Okay, just went back and reread the initial example of 34 tens or ten 34s. To me it seems easier to find 34 tens. I mean, I for one don't typically count by 34s. But counting by tens is easy peasy. If I know (or can figure out that) ten 10s are 100 then three of those are 300. And 4 tens are simply 40. 

Whatever clicks for the child though. 

[HomeAgain]

3 hours ago, Not_a_Number said:

So my current thinking is actually that it's easier to teach kids to take 10 of something than it is to take that number of 10s. With DD9, I definitely had them taking copies of 10, but I realize that it's much easier to see that each stack becomes the "next place" if you take 10 of something. 

So, for 34*10, I'd definitely have them do "ten 34s" and not "34 tens." You know what I mean? Because I found that with DD9, taking 34 10s required a LOT of steps to make it clear why it's 340, whereas if you take ten 34s, there's a very easy way to demo it. 

I really need to start updating my blog again. We've been totally overwhelmed with the move and with all of DD9's behavior issues 😕 . But I think some sample lessons would help a lot more than me just typing randomly. 
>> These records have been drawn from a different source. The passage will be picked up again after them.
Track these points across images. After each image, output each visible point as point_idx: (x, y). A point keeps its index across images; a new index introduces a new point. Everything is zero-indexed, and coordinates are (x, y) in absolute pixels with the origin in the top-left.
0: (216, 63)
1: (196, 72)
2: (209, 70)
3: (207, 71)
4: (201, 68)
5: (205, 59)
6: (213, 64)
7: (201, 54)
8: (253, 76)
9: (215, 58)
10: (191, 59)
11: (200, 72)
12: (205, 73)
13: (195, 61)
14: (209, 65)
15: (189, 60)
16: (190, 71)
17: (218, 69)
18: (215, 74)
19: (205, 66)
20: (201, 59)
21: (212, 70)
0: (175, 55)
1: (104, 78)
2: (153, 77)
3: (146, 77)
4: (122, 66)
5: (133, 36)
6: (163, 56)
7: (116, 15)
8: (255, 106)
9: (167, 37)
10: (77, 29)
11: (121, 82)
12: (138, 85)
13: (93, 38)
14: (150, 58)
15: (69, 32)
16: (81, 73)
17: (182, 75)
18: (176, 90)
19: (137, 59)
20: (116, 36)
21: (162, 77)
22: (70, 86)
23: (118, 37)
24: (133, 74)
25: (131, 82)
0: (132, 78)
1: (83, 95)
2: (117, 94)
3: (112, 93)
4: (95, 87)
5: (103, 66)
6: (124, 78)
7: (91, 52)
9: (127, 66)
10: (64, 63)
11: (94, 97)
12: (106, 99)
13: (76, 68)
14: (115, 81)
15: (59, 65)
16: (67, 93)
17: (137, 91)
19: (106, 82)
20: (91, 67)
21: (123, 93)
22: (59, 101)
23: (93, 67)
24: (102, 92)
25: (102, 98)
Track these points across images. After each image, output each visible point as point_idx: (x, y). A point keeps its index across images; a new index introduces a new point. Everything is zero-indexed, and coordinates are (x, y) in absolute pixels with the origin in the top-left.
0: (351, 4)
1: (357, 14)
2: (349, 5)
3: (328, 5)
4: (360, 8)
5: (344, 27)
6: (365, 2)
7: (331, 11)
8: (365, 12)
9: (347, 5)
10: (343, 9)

Hmm....I'm going to have to mull this over.  Since we use base ten blocks, I wonder if it's a difference that will require more steps than just a mental process would.

[Not_a_Number]

33 minutes ago, HomeAgain said:

Hmm....I'm going to have to mull this over.  Since we use base ten blocks, I wonder if it's a difference that will require more steps than just a mental process would.

I can explain how I use poker chips for multiplying by 10, if you like! DD5 caught on really quick with this method.

 

2 hours ago, dovrar said:

Okay, just went back and reread the initial example of 34 tens or ten 34s. To me it seems easier to find 34 tens. I mean, I for one don't typically count by 34s. But counting by tens is easy peasy. If I know (or can figure out that) ten 10s are 100 then three of those are 300. And 4 tens are simply 40. 

Whatever clicks for the child though. 

I don’t count by 34s, but taking 10 of a particular “unit” bumps it up to the next place. So it’s actually clearer that everything will go up a place if you arrange ten 34s in rows and then group by place.

I also used to think that it’s easier to count by 10s, but having done this with both kids, the idea that each digit “shifts” into the next place is easier if you take 10 copies of something.

I can make a blog post if anyone’s interested!! I’ve been neglecting my blog, but I’ve been meaning to pick it back up.